Figure 9Different patterns of nodes of origin for protein sequences grouped according to the number of nodes of origin of its constituent domains. The codes for different nodes are: A, archaea; B, bacteria; R, archaea+bacteria; E, eukaryota; T, metazoa; C, chordata; M, mammalia; P, Primates; H, Homo sapiens. Different groups of protein sequences are: (a) 1-node combination, (b) 2-node combination, (c) 3-node combination, (d) 4-node combination, (e) 5-node combination, (f) 6-node combination, (g) 7-node combination and (h) 8-node combination.
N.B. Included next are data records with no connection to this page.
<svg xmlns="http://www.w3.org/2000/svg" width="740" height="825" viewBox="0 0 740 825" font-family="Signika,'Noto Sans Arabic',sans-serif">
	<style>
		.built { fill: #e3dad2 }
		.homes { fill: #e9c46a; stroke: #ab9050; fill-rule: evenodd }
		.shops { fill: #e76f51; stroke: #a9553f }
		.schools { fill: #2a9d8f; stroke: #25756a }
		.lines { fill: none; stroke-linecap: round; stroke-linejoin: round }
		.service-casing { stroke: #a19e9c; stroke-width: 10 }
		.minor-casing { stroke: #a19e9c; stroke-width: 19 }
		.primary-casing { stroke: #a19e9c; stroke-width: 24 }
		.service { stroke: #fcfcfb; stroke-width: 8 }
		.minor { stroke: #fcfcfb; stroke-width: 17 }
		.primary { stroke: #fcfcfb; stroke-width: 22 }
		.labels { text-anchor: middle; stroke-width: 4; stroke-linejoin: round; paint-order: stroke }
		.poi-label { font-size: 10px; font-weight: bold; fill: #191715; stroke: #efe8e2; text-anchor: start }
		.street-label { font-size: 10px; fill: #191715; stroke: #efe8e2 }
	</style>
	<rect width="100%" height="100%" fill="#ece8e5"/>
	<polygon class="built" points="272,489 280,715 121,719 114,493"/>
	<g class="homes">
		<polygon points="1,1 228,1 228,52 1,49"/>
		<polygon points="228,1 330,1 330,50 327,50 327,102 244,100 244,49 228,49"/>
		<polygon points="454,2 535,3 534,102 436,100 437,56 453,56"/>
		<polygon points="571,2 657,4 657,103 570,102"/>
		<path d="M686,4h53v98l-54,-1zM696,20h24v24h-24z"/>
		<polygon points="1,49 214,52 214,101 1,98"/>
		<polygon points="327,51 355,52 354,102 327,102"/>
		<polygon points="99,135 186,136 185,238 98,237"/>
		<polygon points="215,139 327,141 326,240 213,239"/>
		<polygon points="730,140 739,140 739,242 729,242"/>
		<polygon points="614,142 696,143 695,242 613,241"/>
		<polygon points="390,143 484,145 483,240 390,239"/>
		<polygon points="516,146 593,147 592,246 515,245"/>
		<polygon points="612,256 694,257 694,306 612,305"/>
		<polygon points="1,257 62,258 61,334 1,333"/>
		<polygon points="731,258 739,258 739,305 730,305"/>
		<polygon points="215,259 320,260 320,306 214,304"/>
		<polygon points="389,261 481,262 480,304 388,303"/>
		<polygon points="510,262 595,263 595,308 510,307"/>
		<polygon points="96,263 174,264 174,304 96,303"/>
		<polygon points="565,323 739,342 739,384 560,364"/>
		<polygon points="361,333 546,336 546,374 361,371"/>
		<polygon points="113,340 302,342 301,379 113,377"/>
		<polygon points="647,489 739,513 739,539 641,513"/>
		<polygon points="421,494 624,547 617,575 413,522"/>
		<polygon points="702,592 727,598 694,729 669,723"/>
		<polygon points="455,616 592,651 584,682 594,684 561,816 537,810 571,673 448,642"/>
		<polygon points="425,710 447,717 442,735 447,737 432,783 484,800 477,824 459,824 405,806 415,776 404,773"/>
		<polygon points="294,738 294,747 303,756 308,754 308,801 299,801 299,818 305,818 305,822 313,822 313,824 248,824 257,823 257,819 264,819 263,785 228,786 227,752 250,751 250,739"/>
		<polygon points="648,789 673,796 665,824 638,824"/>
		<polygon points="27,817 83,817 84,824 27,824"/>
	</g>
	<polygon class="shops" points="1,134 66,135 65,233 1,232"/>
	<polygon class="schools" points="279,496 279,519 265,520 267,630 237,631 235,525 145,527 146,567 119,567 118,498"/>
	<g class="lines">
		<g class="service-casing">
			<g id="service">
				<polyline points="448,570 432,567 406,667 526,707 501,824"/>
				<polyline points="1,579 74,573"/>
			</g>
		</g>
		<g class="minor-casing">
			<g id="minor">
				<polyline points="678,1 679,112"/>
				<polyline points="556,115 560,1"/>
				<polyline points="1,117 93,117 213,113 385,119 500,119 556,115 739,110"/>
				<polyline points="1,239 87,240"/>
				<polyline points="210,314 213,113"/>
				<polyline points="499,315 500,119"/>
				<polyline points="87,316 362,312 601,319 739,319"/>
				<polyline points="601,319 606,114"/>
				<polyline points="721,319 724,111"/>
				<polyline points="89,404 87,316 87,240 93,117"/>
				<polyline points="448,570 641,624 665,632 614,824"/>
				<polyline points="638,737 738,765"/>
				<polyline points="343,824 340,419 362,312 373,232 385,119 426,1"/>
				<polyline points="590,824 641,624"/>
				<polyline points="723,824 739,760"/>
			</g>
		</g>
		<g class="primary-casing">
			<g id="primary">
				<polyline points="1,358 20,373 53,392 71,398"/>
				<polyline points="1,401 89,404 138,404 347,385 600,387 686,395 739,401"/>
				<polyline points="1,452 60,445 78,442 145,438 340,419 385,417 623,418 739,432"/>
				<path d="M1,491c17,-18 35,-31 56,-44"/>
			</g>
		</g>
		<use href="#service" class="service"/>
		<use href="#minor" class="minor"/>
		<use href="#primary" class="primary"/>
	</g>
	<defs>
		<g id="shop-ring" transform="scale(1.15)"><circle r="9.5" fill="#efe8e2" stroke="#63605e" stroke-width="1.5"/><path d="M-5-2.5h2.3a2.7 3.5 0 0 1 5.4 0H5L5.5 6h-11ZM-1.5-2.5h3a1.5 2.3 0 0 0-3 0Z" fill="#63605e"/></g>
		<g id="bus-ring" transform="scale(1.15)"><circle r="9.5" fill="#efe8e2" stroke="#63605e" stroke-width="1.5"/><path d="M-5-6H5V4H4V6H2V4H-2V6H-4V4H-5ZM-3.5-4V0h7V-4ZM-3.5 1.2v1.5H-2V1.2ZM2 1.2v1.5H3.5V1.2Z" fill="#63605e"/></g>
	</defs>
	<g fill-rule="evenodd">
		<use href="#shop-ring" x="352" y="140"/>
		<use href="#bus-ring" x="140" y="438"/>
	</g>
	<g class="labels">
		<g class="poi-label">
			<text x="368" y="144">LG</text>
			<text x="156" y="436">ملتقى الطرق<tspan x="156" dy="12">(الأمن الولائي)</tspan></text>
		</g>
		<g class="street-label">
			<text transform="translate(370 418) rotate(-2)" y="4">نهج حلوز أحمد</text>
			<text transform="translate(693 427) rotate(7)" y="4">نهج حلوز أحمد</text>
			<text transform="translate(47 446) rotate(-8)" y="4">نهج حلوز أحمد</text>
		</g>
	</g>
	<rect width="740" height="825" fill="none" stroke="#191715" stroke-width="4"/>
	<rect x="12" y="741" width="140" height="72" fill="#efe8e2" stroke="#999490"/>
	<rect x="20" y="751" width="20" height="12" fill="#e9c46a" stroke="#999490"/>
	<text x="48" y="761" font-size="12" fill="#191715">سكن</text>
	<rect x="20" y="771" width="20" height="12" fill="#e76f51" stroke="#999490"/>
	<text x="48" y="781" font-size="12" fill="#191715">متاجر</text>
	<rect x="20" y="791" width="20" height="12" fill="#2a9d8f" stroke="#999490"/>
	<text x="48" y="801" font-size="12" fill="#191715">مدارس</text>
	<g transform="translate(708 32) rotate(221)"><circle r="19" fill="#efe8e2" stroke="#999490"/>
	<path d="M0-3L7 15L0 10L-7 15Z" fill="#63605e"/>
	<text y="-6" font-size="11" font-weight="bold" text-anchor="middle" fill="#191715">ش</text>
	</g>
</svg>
In each group, number of colored boxes in each row represents the number of node combinations present in each protein sequence under that group, where the number of protein sequences in that node combination is given in the column denoted by '#' and percentage of those sequences out of total sequences in that group is given in the column denoted by '%'. Total number of sequences in each group with different node combinations is given in Figure 8.
Figure 10Cartoon diagram showing the evolution of metalloproteinase family through different stages of evolution. Each central box represents the insertion of a new Pfam-A domain at different evolutionary nodes shown in square brackets. The codes for different nodes are: R, archaea+bacteria; E, eukaryota; T, metazoa; C, chordata. SWISS-PROT identifiers for human protein sequences are given in side boxes along with their domain compositions.